The Philippines will lower its oil import tariff to mitigate the impact of high world crude prices but has ruled out suspending a higher sales tax on energy products to keep its fiscal reform program on track.
"What we have looked at and decided is the tariff adjustment, as prices of crude increase, we can allow for an adjustment, that's a reduction in the tariff duty on crude," Finance Secretary Margarito Teves told reporters.
"It's a sliding scale formula, in other words, if the price of crude oil is at a certain level, we can adjust this by one percentage point. If it still goes up to another level, we can adjust it to two percentage points."
The poor Southeast Asian country, which imports nearly all its daily oil requirement of 330,000 barrels of oil per day, currently has an import tariff of 3 percent.
Teves has previously said that suspending or lowering the oil import tariff would cost the government roughly 3 billion (€466 million) pesos to 12 billion pesos in revenues.
With oil around $73 per barrel, the Philippine government has come under pressure to act over crippling energy costs but Teves said relief measures would not include temporarily lifting a higher value-added tax (VAT) on oil products.

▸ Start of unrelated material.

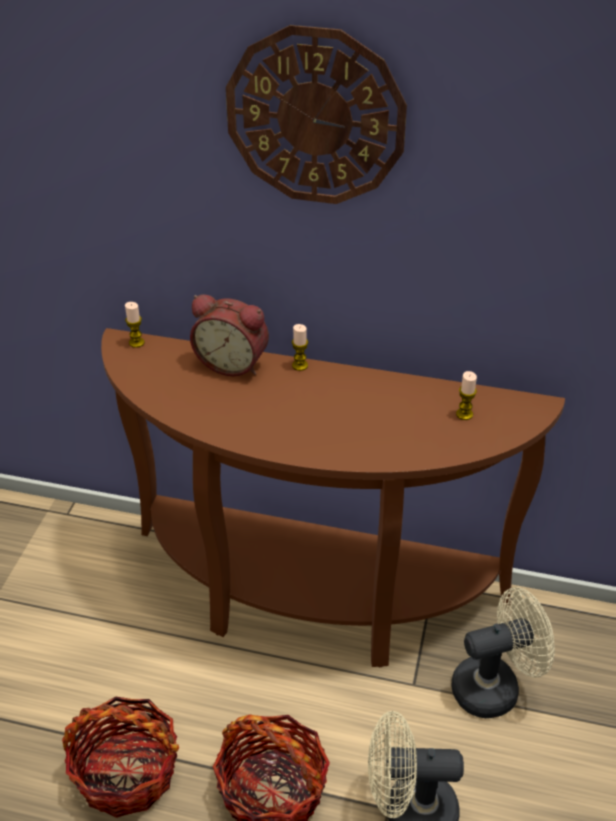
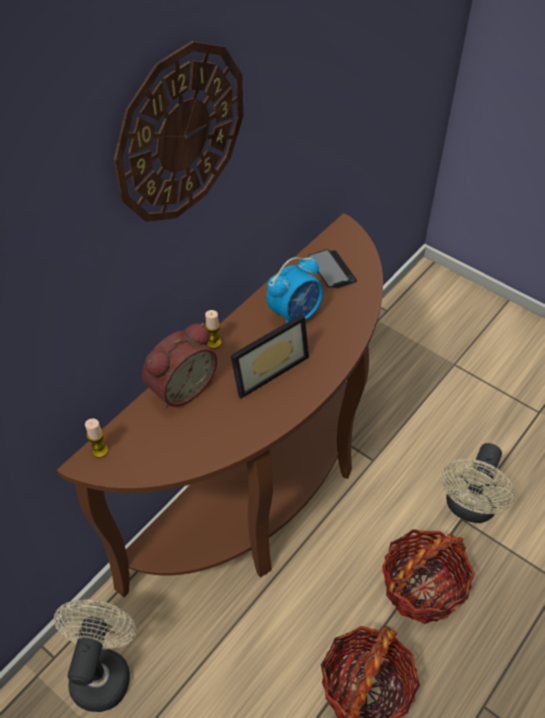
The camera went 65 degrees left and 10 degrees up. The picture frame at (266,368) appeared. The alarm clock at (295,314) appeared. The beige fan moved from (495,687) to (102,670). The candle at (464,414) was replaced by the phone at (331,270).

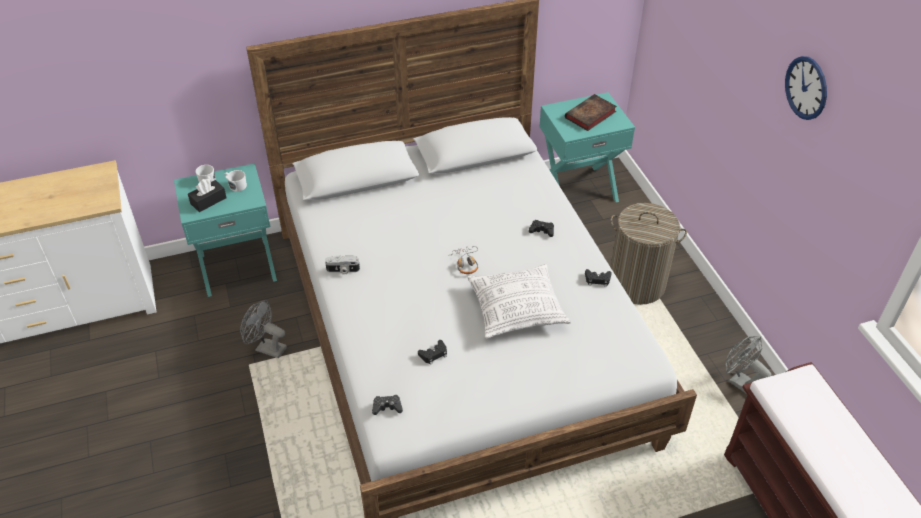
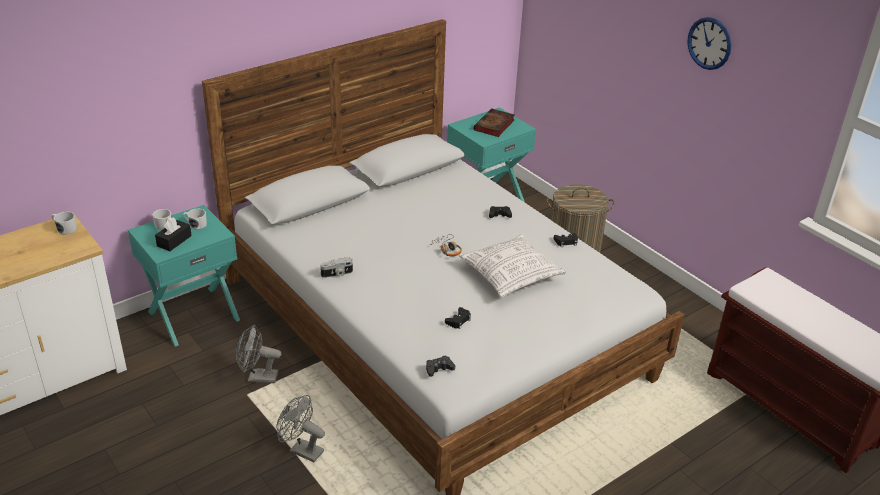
The camera went 20 degrees left and 10 degrees down. The white mug at (65,228) appeared. The grey fan moved from (739,382) to (301,450).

The VAT is the centerpiece of President Gloria Macapagal Arroyo's efforts to raise revenues, increase much-needed expenditure on infrastructure and reduce borrowing costs on the country's $76 billion debt.
The VAT on oil products was expected to raise 30-35 billion pesos, or 40 percent of the estimated 75 billion pesos additional revenue from the higher tax this year.
Tim Condon, head of Asian financial market research at ING, said on Tuesday any move on the import tariff would be revenue neutral.